[RECORDED INFORMATION]

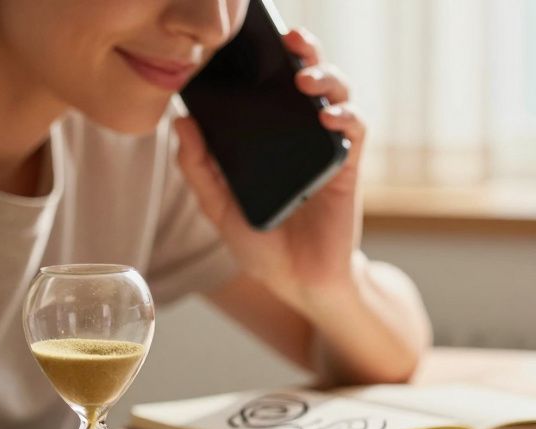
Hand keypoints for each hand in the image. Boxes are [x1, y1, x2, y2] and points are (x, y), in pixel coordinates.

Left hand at [173, 28, 365, 311]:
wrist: (301, 284)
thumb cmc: (265, 247)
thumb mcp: (220, 209)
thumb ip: (200, 170)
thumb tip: (180, 124)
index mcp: (269, 138)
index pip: (269, 86)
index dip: (265, 57)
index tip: (247, 39)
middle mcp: (300, 136)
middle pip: (308, 78)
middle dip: (304, 51)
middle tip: (289, 37)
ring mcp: (326, 150)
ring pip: (337, 95)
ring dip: (326, 77)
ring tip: (305, 77)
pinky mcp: (348, 169)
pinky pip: (355, 131)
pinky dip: (345, 116)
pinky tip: (328, 116)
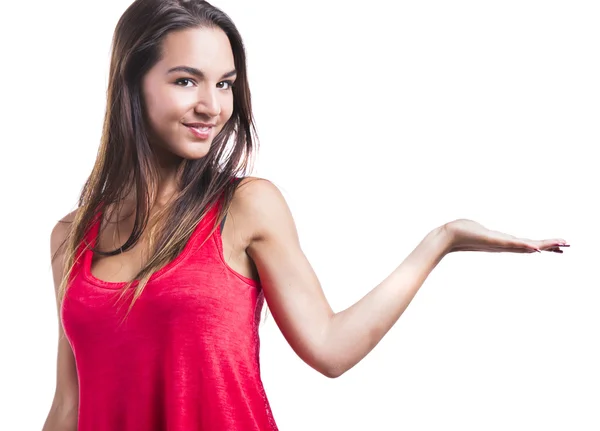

[/RECORDED INFORMATION]

* [ACTIVITY]: Verbatim, write out the line containing "middle tip: (289, 37)" and all later lines through the end of the records, leaving every picture out.

* [WRITTEN SOLUTION]:
middle tip: (289, 37)
ring mcp: (326, 150)
ring pip: (337, 95)
ring dip: (326, 77)
ring tip: (305, 77)
pinky mcp: (348, 169)
pinky pip: (355, 131)
pinky dip: (345, 116)
pinky tip: (328, 116)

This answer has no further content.